• Work item
Pick out every line in the rows below that contains the word "famiglia", and copy each one. Case counts, so match capital and lowercase letters exactly.

• Available records
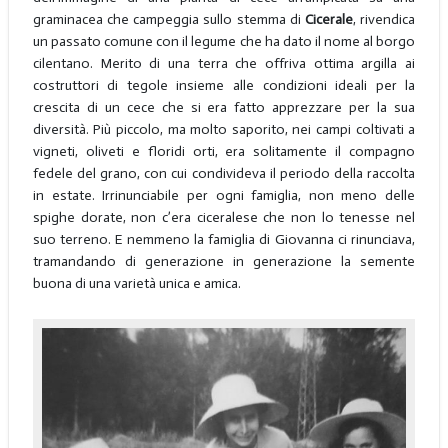
graminacea che campeggia sullo stemma di
Cicerale
, rivendica
un passato comune con il legume che ha dato il nome al borgo
cilentano. Merito di una terra che offriva ottima argilla ai
costruttori di tegole insieme alle condizioni ideali per la
crescita di un cece che si era fatto apprezzare per la sua
diversità. Più piccolo, ma molto saporito, nei campi coltivati a
vigneti, oliveti e floridi orti, era solitamente il compagno
fedele del grano, con cui condivideva il periodo della raccolta
in estate. Irrinunciabile per ogni famiglia, non meno delle
spighe dorate, non c’era ciceralese che non lo tenesse nel
suo terreno. E nemmeno la famiglia di Giovanna ci rinunciava,
tramandando di generazione in generazione la semente
buona di una varietà unica e amica.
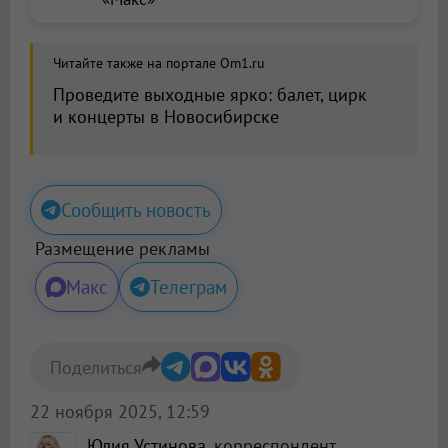
Читайте также на портале Om1.ru
Проведите выходные ярко: балет, цирк
и концерты в Новосибирске
Сообщить новость
Размещение рекламы
Макс
Телеграм
Поделиться
22 ноября 2025, 12:59
Юлия Устинова
, корреспондент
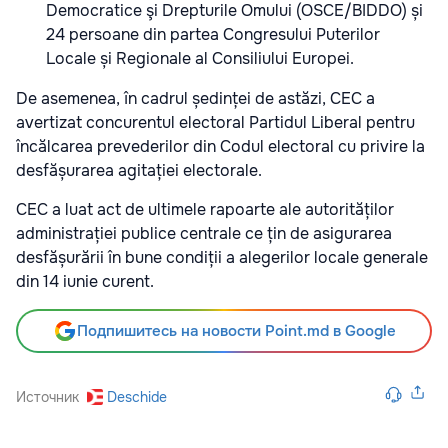
Democratice şi Drepturile Omului (OSCE/BIDDO) și
24 persoane din partea Congresului Puterilor
Locale și Regionale al Consiliului Europei.
De asemenea, în cadrul ședinței de astăzi, CEC a
avertizat concurentul electoral Partidul Liberal pentru
încălcarea prevederilor din Codul electoral cu privire la
desfășurarea agitației electorale.
CEC a luat act de ultimele rapoarte ale autorităților
administrației publice centrale ce țin de asigurarea
desfășurării în bune condiții a alegerilor locale generale
din 14 iunie curent.
Подпишитесь на новости Point.md в Google
Источник
Deschide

• Reply
in estate. Irrinunciabile per ogni famiglia, non meno delle
suo terreno. E nemmeno la famiglia di Giovanna ci rinunciava,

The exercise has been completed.